— start —

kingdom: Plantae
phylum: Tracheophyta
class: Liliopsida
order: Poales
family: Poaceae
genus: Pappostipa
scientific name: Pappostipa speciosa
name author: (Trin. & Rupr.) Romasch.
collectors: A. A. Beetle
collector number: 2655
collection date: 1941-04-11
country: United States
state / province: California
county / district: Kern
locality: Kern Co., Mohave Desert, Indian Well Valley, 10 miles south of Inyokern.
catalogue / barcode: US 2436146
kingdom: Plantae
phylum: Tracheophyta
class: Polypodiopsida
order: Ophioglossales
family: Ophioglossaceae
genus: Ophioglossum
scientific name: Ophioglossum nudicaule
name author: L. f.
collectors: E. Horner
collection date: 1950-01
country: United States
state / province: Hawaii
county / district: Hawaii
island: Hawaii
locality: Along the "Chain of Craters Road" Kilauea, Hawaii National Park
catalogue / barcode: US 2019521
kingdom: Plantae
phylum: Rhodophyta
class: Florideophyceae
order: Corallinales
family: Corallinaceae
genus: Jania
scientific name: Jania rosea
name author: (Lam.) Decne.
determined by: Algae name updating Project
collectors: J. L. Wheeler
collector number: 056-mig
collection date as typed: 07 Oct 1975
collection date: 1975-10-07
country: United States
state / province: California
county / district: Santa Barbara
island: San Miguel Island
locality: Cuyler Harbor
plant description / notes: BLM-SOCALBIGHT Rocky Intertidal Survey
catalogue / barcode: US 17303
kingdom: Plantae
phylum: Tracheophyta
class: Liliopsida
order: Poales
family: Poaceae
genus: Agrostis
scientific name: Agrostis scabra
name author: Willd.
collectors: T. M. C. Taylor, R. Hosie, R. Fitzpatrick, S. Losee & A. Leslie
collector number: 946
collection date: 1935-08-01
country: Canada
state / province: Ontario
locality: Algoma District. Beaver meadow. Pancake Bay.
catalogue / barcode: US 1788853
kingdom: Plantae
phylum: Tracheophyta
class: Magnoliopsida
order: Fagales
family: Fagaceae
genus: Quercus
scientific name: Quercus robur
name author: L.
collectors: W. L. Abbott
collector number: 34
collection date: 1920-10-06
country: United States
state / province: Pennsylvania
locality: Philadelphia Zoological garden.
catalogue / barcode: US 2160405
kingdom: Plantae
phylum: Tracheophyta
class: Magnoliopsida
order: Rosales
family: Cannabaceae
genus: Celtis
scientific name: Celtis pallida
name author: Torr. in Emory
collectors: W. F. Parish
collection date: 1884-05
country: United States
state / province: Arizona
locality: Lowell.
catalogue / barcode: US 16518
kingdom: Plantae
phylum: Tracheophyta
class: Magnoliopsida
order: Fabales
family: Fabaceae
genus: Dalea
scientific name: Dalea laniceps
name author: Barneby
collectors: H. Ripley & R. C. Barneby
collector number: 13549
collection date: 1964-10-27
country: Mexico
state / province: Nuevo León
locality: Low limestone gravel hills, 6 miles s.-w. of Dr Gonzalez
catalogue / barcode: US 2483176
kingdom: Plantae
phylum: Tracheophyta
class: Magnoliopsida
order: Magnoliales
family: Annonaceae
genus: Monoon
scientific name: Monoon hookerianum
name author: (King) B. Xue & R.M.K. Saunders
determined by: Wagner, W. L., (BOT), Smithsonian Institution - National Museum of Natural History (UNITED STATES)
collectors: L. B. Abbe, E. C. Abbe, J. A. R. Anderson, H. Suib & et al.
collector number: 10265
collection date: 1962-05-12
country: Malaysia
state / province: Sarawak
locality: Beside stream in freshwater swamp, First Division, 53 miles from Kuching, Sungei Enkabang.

— end —

Requirements:
Retype the items line for line, starting at the first line and ending at the line that contains "genus: Jania". Include both of those lines.

Output below:
kingdom: Plantae
phylum: Tracheophyta
class: Liliopsida
order: Poales
family: Poaceae
genus: Pappostipa
scientific name: Pappostipa speciosa
name author: (Trin. & Rupr.) Romasch.
collectors: A. A. Beetle
collector number: 2655
collection date: 1941-04-11
country: United States
state / province: California
county / district: Kern
locality: Kern Co., Mohave Desert, Indian Well Valley, 10 miles south of Inyokern.
catalogue / barcode: US 2436146
kingdom: Plantae
phylum: Tracheophyta
class: Polypodiopsida
order: Ophioglossales
family: Ophioglossaceae
genus: Ophioglossum
scientific name: Ophioglossum nudicaule
name author: L. f.
collectors: E. Horner
collection date: 1950-01
country: United States
state / province: Hawaii
county / district: Hawaii
island: Hawaii
locality: Along the "Chain of Craters Road" Kilauea, Hawaii National Park
catalogue / barcode: US 2019521
kingdom: Plantae
phylum: Rhodophyta
class: Florideophyceae
order: Corallinales
family: Corallinaceae
genus: Jania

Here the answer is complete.